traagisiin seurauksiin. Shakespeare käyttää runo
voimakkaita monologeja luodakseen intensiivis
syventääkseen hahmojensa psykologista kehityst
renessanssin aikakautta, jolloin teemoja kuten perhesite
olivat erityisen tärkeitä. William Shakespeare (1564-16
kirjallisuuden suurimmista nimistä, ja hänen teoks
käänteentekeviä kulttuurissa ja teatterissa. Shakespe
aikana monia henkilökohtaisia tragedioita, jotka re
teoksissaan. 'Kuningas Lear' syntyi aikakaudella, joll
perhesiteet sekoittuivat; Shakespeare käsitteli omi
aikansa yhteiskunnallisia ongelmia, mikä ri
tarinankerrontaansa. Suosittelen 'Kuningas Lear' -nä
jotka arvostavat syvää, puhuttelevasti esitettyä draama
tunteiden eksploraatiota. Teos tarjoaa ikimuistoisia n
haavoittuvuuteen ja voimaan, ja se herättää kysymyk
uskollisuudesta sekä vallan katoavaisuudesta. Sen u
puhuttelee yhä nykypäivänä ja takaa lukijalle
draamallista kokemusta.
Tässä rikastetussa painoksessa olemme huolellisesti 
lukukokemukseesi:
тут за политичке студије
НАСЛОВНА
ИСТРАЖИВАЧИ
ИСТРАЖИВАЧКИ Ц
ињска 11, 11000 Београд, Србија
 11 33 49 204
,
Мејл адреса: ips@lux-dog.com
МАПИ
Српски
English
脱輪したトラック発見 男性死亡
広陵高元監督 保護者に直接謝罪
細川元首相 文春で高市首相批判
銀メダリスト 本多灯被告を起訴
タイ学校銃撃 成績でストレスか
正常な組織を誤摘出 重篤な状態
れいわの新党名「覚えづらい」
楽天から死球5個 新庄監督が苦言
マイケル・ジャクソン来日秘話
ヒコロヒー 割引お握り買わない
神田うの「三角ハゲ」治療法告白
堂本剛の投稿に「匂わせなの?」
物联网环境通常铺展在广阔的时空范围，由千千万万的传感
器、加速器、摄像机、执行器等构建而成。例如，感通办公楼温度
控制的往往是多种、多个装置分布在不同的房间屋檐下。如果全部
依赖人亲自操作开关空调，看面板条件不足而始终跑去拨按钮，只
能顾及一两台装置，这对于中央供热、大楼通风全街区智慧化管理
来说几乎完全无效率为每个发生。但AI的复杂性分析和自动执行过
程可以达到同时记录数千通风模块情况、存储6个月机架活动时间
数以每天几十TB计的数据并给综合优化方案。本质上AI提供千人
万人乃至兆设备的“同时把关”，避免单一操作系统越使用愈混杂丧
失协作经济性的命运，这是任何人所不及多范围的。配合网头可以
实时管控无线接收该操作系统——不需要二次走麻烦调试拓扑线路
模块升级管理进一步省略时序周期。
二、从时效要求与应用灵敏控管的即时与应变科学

* * * * * * *

Work instruction: Retype all the lines above, keeping every character, break, and language the same.

Answer for this exercise:
traagisiin seurauksiin. Shakespeare käyttää runo
voimakkaita monologeja luodakseen intensiivis
syventääkseen hahmojensa psykologista kehityst
renessanssin aikakautta, jolloin teemoja kuten perhesite
olivat erityisen tärkeitä. William Shakespeare (1564-16
kirjallisuuden suurimmista nimistä, ja hänen teoks
käänteentekeviä kulttuurissa ja teatterissa. Shakespe
aikana monia henkilökohtaisia tragedioita, jotka re
teoksissaan. 'Kuningas Lear' syntyi aikakaudella, joll
perhesiteet sekoittuivat; Shakespeare käsitteli omi
aikansa yhteiskunnallisia ongelmia, mikä ri
tarinankerrontaansa. Suosittelen 'Kuningas Lear' -nä
jotka arvostavat syvää, puhuttelevasti esitettyä draama
tunteiden eksploraatiota. Teos tarjoaa ikimuistoisia n
haavoittuvuuteen ja voimaan, ja se herättää kysymyk
uskollisuudesta sekä vallan katoavaisuudesta. Sen u
puhuttelee yhä nykypäivänä ja takaa lukijalle
draamallista kokemusta.
Tässä rikastetussa painoksessa olemme huolellisesti 
lukukokemukseesi:
тут за политичке студије
НАСЛОВНА
ИСТРАЖИВАЧИ
ИСТРАЖИВАЧКИ Ц
ињска 11, 11000 Београд, Србија
 11 33 49 204
,
Мејл адреса: ips@lux-dog.com
МАПИ
Српски
English
脱輪したトラック発見 男性死亡
広陵高元監督 保護者に直接謝罪
細川元首相 文春で高市首相批判
銀メダリスト 本多灯被告を起訴
タイ学校銃撃 成績でストレスか
正常な組織を誤摘出 重篤な状態
れいわの新党名「覚えづらい」
楽天から死球5個 新庄監督が苦言
マイケル・ジャクソン来日秘話
ヒコロヒー 割引お握り買わない
神田うの「三角ハゲ」治療法告白
堂本剛の投稿に「匂わせなの?」
物联网环境通常铺展在广阔的时空范围，由千千万万的传感
器、加速器、摄像机、执行器等构建而成。例如，感通办公楼温度
控制的往往是多种、多个装置分布在不同的房间屋檐下。如果全部
依赖人亲自操作开关空调，看面板条件不足而始终跑去拨按钮，只
能顾及一两台装置，这对于中央供热、大楼通风全街区智慧化管理
来说几乎完全无效率为每个发生。但AI的复杂性分析和自动执行过
程可以达到同时记录数千通风模块情况、存储6个月机架活动时间
数以每天几十TB计的数据并给综合优化方案。本质上AI提供千人
万人乃至兆设备的“同时把关”，避免单一操作系统越使用愈混杂丧
失协作经济性的命运，这是任何人所不及多范围的。配合网头可以
实时管控无线接收该操作系统——不需要二次走麻烦调试拓扑线路
模块升级管理进一步省略时序周期。
二、从时效要求与应用灵敏控管的即时与应变科学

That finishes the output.